Владимир Панкратов

В книге «Красные части» Мэгги Нельсон изучает феномен смакования насилия

3 мин. на чтение

Как-то я был на Красноярской книжной ярмарке, довольно поздно вернулся в гостиничный номер, но все равно никак не мог уснуть. И включил телевизор.

Долго переключал каналы, пока весь экран не оказался заполнен кашей из человеческой плоти: камера впритык снимала какой-то странный пирог из слоев кожи, крови, жира, бинтов и пальцев в перчатках. Я вообще не любитель крови, а некоторые слова типа «операция на глазах» (только слова!) могут привести меня в дрожь. И тем не менее я остановился и досмотрел это до самого конца.

То был не фильм ужасов, а передача, редакторы которой находили героев с редкими заболеваниями или патологиями — и, собственно, вылечивали их, чаще с помощью оперативного вмешательства. В том выпуске была пожилая женщина, 20 лет живущая с выпавшей маткой, мальчик со сросшимися пальцами, человек с липомой размером с лимон. Было странно ощущать воздействие на себе этих кадров: страх и отвращение, смешанное с любопытством — это было даже сродни какому-то подглядыванию.

(Сохранённые записи данных)
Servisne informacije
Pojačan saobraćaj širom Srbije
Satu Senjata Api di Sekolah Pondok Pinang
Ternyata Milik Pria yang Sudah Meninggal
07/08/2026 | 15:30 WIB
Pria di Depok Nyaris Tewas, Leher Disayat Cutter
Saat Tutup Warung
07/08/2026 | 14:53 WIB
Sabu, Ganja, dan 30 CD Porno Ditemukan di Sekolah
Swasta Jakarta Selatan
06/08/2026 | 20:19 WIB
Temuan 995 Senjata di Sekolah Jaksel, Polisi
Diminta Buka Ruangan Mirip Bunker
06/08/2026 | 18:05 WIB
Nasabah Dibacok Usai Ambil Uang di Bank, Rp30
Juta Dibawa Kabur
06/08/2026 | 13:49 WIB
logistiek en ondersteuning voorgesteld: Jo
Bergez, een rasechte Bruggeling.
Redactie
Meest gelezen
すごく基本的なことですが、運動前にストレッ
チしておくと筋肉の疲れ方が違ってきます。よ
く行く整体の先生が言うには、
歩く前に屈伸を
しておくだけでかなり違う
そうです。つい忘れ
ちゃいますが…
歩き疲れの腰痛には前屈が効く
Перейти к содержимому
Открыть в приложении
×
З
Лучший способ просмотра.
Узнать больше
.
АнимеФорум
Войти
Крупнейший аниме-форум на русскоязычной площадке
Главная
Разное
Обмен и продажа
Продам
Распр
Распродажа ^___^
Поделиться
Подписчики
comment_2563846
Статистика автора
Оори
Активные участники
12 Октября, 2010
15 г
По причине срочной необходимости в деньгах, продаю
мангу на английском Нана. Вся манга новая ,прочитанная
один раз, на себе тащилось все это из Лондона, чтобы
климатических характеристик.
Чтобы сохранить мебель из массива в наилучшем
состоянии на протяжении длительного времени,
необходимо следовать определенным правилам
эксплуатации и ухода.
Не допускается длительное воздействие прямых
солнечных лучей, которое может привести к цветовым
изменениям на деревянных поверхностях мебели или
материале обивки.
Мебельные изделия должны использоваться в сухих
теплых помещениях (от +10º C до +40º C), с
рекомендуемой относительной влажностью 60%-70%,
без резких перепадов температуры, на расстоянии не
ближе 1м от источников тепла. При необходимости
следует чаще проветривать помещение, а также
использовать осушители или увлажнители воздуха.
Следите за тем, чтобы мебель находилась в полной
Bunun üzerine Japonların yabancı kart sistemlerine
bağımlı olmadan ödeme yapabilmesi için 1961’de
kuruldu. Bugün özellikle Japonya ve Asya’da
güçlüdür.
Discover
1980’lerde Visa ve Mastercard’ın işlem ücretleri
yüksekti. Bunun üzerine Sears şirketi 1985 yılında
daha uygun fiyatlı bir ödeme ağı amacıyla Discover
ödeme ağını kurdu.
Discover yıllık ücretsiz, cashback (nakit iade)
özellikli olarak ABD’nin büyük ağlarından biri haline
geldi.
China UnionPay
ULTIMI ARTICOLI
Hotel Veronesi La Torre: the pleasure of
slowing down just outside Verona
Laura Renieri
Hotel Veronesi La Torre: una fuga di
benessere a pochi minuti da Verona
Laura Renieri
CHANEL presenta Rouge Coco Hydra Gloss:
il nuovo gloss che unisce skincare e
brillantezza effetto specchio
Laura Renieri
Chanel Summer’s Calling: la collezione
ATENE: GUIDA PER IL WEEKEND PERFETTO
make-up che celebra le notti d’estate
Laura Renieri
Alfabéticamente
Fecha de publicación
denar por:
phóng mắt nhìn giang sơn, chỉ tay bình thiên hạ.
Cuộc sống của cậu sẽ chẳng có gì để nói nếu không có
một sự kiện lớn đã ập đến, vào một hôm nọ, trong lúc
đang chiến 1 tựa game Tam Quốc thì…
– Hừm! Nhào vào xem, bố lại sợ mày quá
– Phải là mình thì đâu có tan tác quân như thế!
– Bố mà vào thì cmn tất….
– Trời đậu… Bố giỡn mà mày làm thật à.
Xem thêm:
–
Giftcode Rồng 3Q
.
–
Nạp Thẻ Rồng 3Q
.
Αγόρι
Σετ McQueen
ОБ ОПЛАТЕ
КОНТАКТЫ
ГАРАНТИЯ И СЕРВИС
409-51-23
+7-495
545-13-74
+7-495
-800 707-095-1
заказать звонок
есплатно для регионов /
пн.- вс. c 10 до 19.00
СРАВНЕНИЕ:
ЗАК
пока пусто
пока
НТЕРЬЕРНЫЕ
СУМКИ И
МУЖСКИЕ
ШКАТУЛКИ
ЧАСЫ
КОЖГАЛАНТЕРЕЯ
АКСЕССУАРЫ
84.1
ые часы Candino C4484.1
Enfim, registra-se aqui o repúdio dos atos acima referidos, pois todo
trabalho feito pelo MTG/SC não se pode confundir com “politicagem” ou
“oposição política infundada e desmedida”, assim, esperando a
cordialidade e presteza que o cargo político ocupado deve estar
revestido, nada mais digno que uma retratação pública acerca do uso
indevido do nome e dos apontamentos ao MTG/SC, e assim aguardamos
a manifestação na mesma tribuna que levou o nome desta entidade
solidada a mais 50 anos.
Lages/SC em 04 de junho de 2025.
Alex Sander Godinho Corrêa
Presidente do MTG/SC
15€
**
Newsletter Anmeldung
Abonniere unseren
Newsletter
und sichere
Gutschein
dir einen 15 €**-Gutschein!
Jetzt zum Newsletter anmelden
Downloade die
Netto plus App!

ЗАДАНИЯ:
1) Определите, соответствуют ли тексту о книге «Красные части» утверждения (а), (б) и (в). Для каждого дайте ответ «да» или «нет» и дословно приведите решающие слова текста: (а) рассказчик побывал на Красноярской книжной ярмарке; (б) рассказчик называет себя любителем крови; (в) в выпуске передачи был показан мальчик со сросшимися пальцами.
2) Продолжите текст о книге «Красные части», начав сразу после его последнего предложения.
Записи здесь никакой роли не играют.

ОТВЕТЫ:
1)
(а) Да: «Как-то я был на Красноярской книжной ярмарке».
(б) Нет: «Я вообще не любитель крови».
(в) Да: «мальчик со сросшимися пальцами».

2)
Американская писательница Мэгги Нельсон в своей книге «Красные части» упоминает совершенно другие телешоу, которые, однако, получают хорошую аудиторию, видимо, примерно по тем же причинам. Она рассказывает про документальный многосерийный фильм о так называемом мичиганском убийце — маньяке, который совершил несколько зверских убийств студенток в Мичигане между 1967 и 1969 годами. «Сентиментальная песня “У нее вся жизнь была впереди” перемежалась с квазипорнографическими описаниями насилия, которое претерпела каждая из девушек перед смертью». Там было что описывать: всех своих жертв Коллинз (так зовут маньяка, который до сих пор отбывает пожизненный срок) сначала насиловал, затем наносил им огромное количество ножевых ранений, после чего в некоторых случаях даже отрывал у трупов части тела. Нельсон обращает внимание на ненормальное смакование подробностей истязания над телами погибших вкупе с демонстрацией увеличенных фотографий истерзанных тел. А затем добавляет, что в абсолютном большинстве случаев в таких историях жертвами являются, конечно, женщины.

Может, Нельсон и не обратила бы на это внимания, если бы в ее семье не было подобных жертв. Примерно в то же время, в конце 1960-х, ее тетя Джейн была убита похожим образом, когда ей было 23. Но виновного так и не нашли: «мичиганский убийца» в этом деле был не замешан. И вот через 30 с лишним лет после случившегося (оригинал книги вышел в 2007-м) дело возобновляется: благодаря ставшим доступными анализам ДНК появился новый подозреваемый.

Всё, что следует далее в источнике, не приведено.